La schiarita nelle trattative Usa-Cina, con il presidente americano Donald Trump che ha e ha parlato di «ottime cose» successe durante i negoziati, e la prospettiva di un accordo sulla Brexit all’ultimo minuto, dopo che fonti Ue hanno lasciato trapelare la voce che ci sono elementi per negoziare e arrivare a un risultato positivo, hanno spinto le Borse europee. Parigi segna +1,73%, Francoforte +2,86%, Londra +0,84%.

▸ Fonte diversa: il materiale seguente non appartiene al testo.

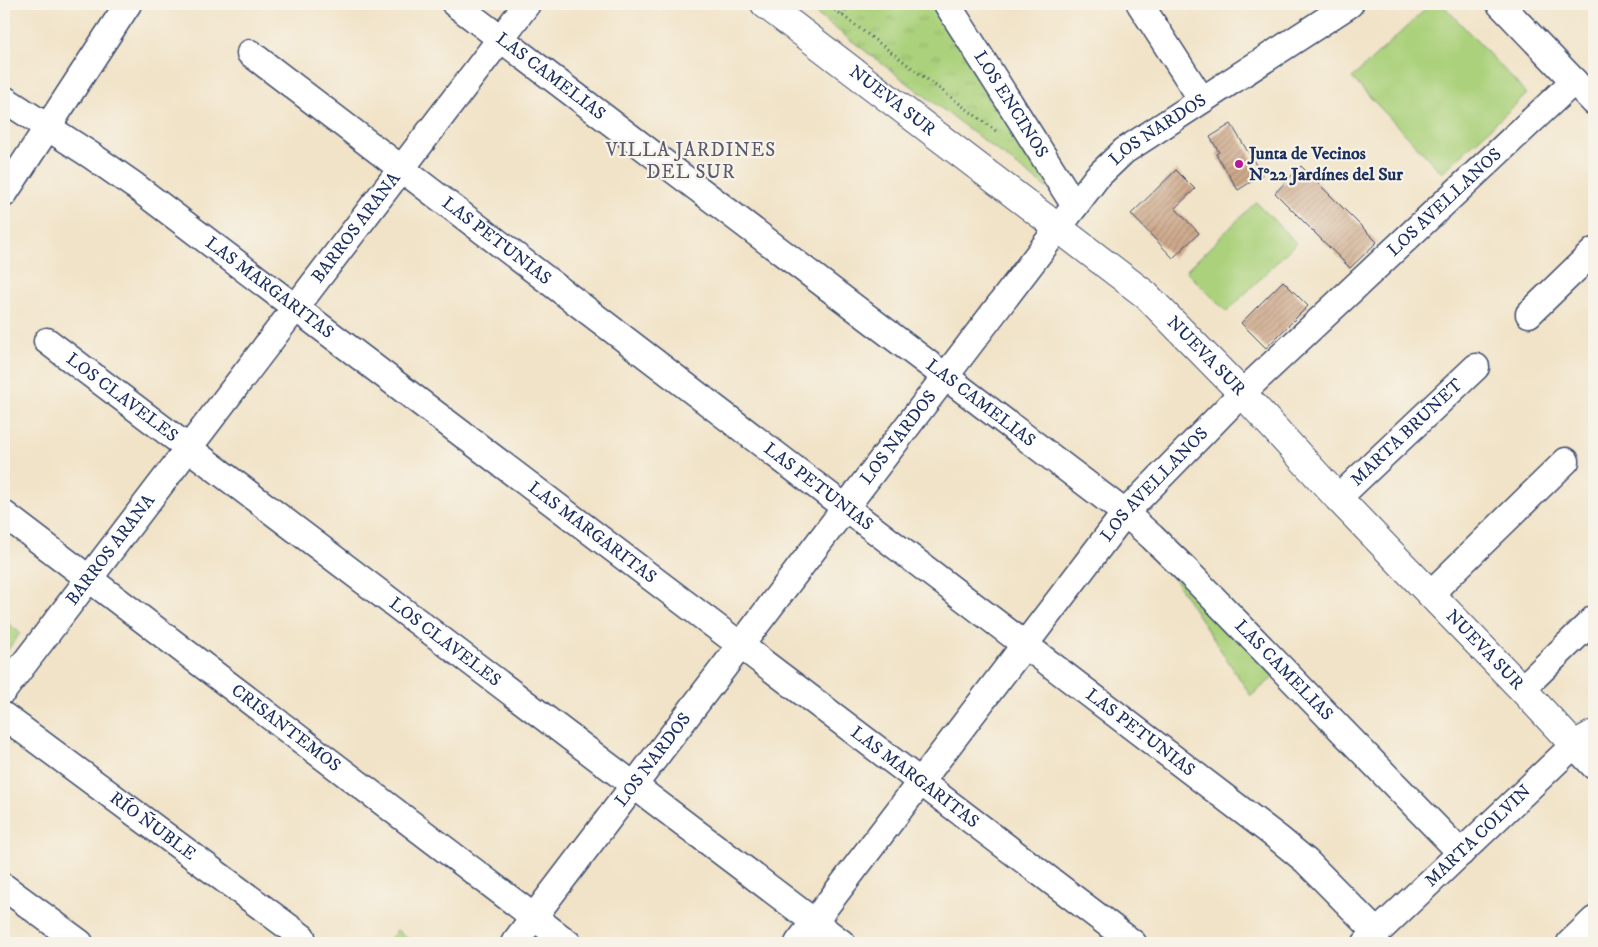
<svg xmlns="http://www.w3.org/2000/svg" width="1598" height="947" font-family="'IM FELL DW Pica',serif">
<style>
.grass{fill:#abd17b;stroke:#63806c}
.park{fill:url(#park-tufts);stroke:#63806c}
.building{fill:url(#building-hatch)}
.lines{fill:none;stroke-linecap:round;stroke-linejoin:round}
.minor-casing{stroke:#3b4a6e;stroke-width:29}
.tertiary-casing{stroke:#3b4a6e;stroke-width:30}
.path{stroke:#3b4a6e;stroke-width:3;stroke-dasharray:1 4;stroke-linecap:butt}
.minor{stroke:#fff;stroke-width:26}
.tertiary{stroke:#fff;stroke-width:28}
.poi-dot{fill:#b5179e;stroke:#f7f3e8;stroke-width:2}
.labels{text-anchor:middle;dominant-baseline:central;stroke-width:4.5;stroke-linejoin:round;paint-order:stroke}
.street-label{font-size:18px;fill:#1b2f5e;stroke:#f7f3e8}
.poi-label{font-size:18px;font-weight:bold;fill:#1b2f5e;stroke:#f7f3e8;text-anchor:start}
.neighbourhood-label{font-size:19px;letter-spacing:1px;fill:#5a5a6e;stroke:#f7f3e8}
</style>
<defs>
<pattern id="park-tufts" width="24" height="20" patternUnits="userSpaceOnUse" patternTransform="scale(1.25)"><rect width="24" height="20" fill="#abd17b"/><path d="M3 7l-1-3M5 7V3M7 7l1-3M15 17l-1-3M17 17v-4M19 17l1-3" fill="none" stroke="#93b46d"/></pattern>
<pattern id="building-hatch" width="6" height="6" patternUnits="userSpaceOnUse" patternTransform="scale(1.25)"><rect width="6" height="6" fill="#cfaa8c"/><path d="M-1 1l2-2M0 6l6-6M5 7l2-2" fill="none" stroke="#a78b76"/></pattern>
</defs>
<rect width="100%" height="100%" fill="#f7f3e8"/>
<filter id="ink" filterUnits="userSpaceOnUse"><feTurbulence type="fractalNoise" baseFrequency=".02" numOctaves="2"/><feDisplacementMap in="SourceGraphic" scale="10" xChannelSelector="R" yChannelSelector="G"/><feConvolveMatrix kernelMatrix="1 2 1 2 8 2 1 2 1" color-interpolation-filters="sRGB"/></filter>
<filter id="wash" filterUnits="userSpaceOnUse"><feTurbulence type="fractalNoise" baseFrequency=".0096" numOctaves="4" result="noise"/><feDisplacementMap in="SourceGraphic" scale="20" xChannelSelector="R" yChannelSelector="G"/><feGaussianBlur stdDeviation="1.12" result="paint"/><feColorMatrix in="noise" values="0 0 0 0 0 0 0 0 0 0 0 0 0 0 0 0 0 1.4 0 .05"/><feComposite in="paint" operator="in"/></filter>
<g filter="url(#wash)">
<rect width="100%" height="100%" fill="#f1e3c7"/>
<g class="grass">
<path d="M1431,4H1442L1527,94L1442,173L1352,78Z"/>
<path d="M1256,202L1296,243L1227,312L1186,271Z"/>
<path d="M1151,544L1275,676L1251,696Z"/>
<path d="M4,620L20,633L4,655Z"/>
<path d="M397,930L413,943H387Z"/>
</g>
<path class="park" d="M803,4H936L1060,198Z"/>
<g id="blocks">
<g class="building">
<path d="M1231,124L1262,175L1238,190L1216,154L1219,152L1210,137Z"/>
<path d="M1301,166L1377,242L1350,268L1275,193Z"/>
<path d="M1176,170L1195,189L1175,208L1199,233L1173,258L1131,214Z"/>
<path d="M1283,281L1308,306L1266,348L1241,323Z"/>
</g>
</g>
</g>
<g filter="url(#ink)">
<use href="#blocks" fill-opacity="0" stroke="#3b4a6e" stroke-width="1"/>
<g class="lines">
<g class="minor-casing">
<g id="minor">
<path id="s1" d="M455,4L1125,513L1152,537L1187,571L1461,853"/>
<path id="s2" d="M947,4L1075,206"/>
<path d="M1140,4L1202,100"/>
<path d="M1500,4L1594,102"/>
<path id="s3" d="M250,53L1278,838L1306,861L1377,933"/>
<path id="s4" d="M4,99L92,156L135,186L1133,943"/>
<path d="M4,194L128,4"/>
<path d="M1529,314L1594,251"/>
<path id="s5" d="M47,341L842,943"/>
<path id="s6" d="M1338,498L1476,367"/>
<path id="s7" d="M4,514L568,943"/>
<path d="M1430,594L1566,461"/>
<path d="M1522,689L1594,619"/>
<path id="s8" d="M4,690L527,4"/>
<path id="s9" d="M4,716L302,937L298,943"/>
<path d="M4,887L80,943"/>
<path id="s10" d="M514,943L1097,177L1124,151L1350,4"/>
<path id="s11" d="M798,943L1125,513L1242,393L1574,81"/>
<path id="s12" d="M1366,943L1574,745L1594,766"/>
<path d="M1570,943L1594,920"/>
</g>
</g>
<g class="tertiary-casing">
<g id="tertiary">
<path id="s13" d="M765,4L1146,295L1242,393L1338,498L1522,689L1574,745L1594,734"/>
</g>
</g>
<g class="path">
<path d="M827,4L996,131"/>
<path d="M842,15L850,4"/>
</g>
<use href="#minor" class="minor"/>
<use href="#tertiary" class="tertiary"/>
</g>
</g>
<circle class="poi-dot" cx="1239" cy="164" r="5"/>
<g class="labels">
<g class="street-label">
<text stroke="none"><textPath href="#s1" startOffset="120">LAS CAMELIAS</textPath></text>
<text stroke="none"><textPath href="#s13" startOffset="160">NUEVA SUR</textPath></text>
<text stroke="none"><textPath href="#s2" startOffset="119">LOS ENCINOS</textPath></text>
<text stroke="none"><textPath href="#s10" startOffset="1040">LOS NARDOS</textPath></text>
<text stroke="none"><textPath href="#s11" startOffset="986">LOS AVELLANOS</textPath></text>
<text stroke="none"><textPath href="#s8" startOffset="581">BARROS ARANA</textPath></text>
<text stroke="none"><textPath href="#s3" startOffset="310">LAS PETUNIAS</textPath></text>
<text stroke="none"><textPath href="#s4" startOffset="326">LAS MARGARITAS</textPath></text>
<text stroke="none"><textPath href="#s13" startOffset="565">NUEVA SUR</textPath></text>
<text stroke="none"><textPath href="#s5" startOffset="94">LOS CLAVELES</textPath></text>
<text stroke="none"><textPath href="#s1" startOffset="660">LAS CAMELIAS</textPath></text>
<text stroke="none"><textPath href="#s6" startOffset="95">MARTA BRUNET</textPath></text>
<text stroke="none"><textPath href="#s10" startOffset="635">LOS NARDOS</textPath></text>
<text stroke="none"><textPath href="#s11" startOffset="581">LOS AVELLANOS</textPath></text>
<text stroke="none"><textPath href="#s3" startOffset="715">LAS PETUNIAS</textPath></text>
<text stroke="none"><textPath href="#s4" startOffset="731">LAS MARGARITAS</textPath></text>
<text stroke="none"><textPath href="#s8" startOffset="176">BARROS ARANA</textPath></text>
<text stroke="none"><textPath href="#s5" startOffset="499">LOS CLAVELES</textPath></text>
<text stroke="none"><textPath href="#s13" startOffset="970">NUEVA SUR</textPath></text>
<text stroke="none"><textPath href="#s1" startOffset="1065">LAS CAMELIAS</textPath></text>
<text stroke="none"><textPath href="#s7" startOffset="354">CRISANTEMOS</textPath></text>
<text stroke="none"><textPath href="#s3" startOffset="1120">LAS PETUNIAS</textPath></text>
<text stroke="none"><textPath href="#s10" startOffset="230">LOS NARDOS</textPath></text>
<text stroke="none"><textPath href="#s4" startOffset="1136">LAS MARGARITAS</textPath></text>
<text stroke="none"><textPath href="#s9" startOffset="185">RÍO ÑUBLE</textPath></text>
<text stroke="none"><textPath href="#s12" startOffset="155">MARTA COLVIN</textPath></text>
</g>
<g class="poi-label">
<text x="1249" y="154">Junta de Vecinos<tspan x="1249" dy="21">N°22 Jardínes del Sur</tspan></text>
</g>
<g class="neighbourhood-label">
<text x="691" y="150">VILLA JARDINES<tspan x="691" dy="22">DEL SUR</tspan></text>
</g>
</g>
<rect width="1598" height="947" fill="none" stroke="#f7f3e8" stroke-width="20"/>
</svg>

Milano ha terminato le contrattazioni con Ftse Italia All Share a 24.111,50 punti (+1,82%) e Ftse Mib a 22.165,34 punti (+1,88%). Forte contrazione dello spread Btp/Bund, attestato su 137 punti base (variazione-4,97%, rendimento Btp 10 anni +0,93%, rendimento Bund 10 anni-0,44%) da 144 pb della chiusura precedente.

A Piazza Affari come negli altri listini hanno tirato la volata i titoli più legati al commercio internazionale, tecnologici e industriali. Sul Mib i maggiori rialzi sono di Stm (+7,11%), Cnh (+5,73%), Leonardo (+5,39%). Bene anche gli energetici, con Eni +1,13%, grazie al rialzo del greggio dopo le esplosioni su una petroliera iraniana nel Mar Rosso, forse colpita da due missili (+1,9% il Wti a novembre e +2,15% il Brent a dicembre a 60 dollari al barile).

Sul mercato valutario, l’euro resta sopra 1,1 dollari e vale 1,1048 dollari (1,1017 in avvio, come ieri), mentre contro yen vale a 119,961 (118,95 all’apertura e 118,83 ieri). Il dollaro/yen è a 108,565.